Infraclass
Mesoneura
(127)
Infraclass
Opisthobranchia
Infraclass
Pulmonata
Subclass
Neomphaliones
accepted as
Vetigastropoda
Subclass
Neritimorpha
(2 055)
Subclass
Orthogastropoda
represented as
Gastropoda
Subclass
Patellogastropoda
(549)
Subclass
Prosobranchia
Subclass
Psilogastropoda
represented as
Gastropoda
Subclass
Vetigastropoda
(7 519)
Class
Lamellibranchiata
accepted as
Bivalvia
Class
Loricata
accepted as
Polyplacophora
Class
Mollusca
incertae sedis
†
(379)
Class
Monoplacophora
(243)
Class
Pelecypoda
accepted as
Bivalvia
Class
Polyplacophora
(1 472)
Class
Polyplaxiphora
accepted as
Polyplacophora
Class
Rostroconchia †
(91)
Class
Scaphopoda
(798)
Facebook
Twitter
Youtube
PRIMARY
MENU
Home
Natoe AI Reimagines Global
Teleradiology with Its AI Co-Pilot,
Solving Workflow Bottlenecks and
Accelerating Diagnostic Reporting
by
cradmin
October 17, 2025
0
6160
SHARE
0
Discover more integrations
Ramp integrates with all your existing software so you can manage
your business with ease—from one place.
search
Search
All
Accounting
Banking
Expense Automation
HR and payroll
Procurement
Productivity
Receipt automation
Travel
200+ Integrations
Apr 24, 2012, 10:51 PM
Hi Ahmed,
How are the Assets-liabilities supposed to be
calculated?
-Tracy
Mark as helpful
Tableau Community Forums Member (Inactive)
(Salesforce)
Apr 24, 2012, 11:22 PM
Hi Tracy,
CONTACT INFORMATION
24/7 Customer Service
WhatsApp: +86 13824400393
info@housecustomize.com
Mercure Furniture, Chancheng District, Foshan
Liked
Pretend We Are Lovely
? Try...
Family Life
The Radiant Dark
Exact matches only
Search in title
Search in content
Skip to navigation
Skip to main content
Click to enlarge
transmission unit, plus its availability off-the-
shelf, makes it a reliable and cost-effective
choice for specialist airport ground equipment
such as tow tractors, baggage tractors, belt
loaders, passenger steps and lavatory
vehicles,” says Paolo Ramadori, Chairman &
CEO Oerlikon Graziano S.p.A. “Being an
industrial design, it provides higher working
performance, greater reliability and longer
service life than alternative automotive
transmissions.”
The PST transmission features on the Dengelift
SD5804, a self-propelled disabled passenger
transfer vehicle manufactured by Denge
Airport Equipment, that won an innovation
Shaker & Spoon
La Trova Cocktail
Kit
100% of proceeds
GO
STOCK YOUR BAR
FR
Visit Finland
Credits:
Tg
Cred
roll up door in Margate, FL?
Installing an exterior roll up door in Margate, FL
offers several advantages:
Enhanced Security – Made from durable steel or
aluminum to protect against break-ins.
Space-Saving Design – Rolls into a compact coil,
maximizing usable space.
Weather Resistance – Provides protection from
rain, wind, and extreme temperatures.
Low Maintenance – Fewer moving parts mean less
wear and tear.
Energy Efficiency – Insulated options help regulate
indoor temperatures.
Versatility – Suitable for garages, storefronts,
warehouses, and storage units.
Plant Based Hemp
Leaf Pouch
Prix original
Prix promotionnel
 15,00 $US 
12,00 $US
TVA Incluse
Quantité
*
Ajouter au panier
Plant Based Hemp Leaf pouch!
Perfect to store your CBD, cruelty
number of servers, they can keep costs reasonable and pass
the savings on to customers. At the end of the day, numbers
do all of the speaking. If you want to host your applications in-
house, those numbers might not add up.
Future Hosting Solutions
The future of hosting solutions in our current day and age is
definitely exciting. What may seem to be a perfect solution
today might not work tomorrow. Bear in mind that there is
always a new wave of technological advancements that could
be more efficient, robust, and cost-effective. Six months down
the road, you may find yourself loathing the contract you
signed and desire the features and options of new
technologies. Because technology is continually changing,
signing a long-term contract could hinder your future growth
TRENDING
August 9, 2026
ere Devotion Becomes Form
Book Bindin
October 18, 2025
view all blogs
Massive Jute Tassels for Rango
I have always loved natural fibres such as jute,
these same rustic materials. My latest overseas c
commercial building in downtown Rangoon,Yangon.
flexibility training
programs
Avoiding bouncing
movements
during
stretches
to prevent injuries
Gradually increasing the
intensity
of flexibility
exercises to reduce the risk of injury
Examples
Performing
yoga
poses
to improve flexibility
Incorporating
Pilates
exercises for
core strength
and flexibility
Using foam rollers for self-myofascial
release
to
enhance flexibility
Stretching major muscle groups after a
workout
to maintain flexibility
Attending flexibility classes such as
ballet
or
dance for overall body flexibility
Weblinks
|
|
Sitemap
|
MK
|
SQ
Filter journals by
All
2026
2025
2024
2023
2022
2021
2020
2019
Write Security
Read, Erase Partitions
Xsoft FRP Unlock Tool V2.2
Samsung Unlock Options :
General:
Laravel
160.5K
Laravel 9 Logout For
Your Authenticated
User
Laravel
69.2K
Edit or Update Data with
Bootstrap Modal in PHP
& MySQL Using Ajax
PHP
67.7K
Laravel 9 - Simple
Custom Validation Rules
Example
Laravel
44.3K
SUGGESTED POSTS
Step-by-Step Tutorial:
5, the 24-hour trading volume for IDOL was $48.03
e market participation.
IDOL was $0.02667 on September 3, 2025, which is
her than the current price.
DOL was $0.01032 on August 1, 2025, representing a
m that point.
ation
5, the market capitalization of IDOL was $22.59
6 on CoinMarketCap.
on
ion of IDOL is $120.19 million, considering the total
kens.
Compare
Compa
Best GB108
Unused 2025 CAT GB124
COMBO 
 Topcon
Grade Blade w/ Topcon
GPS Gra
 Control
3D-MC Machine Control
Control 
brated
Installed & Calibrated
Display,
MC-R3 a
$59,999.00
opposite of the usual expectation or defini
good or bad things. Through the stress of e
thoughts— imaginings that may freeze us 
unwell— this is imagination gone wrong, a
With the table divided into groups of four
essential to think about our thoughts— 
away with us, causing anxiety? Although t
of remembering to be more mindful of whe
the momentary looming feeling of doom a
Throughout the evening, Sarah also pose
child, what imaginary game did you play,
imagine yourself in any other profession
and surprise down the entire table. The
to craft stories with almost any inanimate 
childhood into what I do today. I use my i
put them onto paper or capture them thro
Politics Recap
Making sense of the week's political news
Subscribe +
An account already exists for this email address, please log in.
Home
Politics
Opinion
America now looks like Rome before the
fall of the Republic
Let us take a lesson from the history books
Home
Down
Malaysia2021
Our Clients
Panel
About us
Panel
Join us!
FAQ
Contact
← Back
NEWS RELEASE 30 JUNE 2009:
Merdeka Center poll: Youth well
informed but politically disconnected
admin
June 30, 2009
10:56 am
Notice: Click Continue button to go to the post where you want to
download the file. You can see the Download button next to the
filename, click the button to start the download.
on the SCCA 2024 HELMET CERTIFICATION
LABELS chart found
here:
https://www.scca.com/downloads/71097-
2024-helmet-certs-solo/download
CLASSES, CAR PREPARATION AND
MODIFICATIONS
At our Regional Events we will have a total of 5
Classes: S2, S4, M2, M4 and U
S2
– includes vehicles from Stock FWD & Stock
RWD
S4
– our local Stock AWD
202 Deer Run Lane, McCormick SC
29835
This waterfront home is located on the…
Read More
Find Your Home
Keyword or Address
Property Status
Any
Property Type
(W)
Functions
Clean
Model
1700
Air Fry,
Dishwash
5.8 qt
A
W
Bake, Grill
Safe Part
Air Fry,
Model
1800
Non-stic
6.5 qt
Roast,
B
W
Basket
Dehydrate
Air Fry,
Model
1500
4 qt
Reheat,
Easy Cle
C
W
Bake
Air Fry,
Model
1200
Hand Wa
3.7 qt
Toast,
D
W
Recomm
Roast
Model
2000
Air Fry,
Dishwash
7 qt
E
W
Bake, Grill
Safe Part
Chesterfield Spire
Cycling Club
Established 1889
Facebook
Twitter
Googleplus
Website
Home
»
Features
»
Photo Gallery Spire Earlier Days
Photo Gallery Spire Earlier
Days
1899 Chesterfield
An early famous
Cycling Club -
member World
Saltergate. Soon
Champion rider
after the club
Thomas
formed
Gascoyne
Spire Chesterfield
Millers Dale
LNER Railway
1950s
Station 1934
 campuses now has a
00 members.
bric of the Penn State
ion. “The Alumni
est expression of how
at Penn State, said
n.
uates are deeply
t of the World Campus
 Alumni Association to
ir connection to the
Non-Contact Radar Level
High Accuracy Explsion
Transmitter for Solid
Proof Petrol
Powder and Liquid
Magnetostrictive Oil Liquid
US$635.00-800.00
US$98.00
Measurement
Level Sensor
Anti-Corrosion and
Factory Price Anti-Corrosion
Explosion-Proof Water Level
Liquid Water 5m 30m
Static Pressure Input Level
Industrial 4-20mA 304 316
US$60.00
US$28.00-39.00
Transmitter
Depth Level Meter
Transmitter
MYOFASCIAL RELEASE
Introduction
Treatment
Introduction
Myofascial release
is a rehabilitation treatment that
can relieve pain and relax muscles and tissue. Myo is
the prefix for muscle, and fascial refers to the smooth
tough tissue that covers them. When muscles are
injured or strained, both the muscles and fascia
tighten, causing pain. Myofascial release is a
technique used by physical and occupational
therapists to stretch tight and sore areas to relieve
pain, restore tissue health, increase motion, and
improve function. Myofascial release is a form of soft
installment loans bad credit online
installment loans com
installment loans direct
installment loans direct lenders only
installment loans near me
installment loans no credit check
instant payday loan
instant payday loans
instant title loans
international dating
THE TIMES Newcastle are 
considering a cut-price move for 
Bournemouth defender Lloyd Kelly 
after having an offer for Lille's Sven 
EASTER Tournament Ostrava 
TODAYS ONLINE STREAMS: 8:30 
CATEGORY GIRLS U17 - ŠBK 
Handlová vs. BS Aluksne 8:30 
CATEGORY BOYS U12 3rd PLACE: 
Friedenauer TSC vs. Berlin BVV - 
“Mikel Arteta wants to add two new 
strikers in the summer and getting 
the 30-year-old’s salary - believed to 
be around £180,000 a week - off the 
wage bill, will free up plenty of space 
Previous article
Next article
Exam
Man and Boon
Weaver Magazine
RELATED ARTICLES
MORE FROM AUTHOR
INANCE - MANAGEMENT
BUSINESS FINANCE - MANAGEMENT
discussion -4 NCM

* Task description:
Send back exactly the lines of the listing above starting at the one with "La Trova Cocktail" and ending at the one with "these same rustic", inclusive, and no others.

* Response for this exercise:
La Trova Cocktail
Kit
100% of proceeds
GO
STOCK YOUR BAR
FR
Visit Finland
Credits:
Tg
Cred
roll up door in Margate, FL?
Installing an exterior roll up door in Margate, FL
offers several advantages:
Enhanced Security – Made from durable steel or
aluminum to protect against break-ins.
Space-Saving Design – Rolls into a compact coil,
maximizing usable space.
Weather Resistance – Provides protection from
rain, wind, and extreme temperatures.
Low Maintenance – Fewer moving parts mean less
wear and tear.
Energy Efficiency – Insulated options help regulate
indoor temperatures.
Versatility – Suitable for garages, storefronts,
warehouses, and storage units.
Plant Based Hemp
Leaf Pouch
Prix original
Prix promotionnel
 15,00 $US 
12,00 $US
TVA Incluse
Quantité
*
Ajouter au panier
Plant Based Hemp Leaf pouch!
Perfect to store your CBD, cruelty
number of servers, they can keep costs reasonable and pass
the savings on to customers. At the end of the day, numbers
do all of the speaking. If you want to host your applications in-
house, those numbers might not add up.
Future Hosting Solutions
The future of hosting solutions in our current day and age is
definitely exciting. What may seem to be a perfect solution
today might not work tomorrow. Bear in mind that there is
always a new wave of technological advancements that could
be more efficient, robust, and cost-effective. Six months down
the road, you may find yourself loathing the contract you
signed and desire the features and options of new
technologies. Because technology is continually changing,
signing a long-term contract could hinder your future growth
TRENDING
August 9, 2026
ere Devotion Becomes Form
Book Bindin
October 18, 2025
view all blogs
Massive Jute Tassels for Rango
I have always loved natural fibres such as jute,
these same rustic materials. My latest overseas c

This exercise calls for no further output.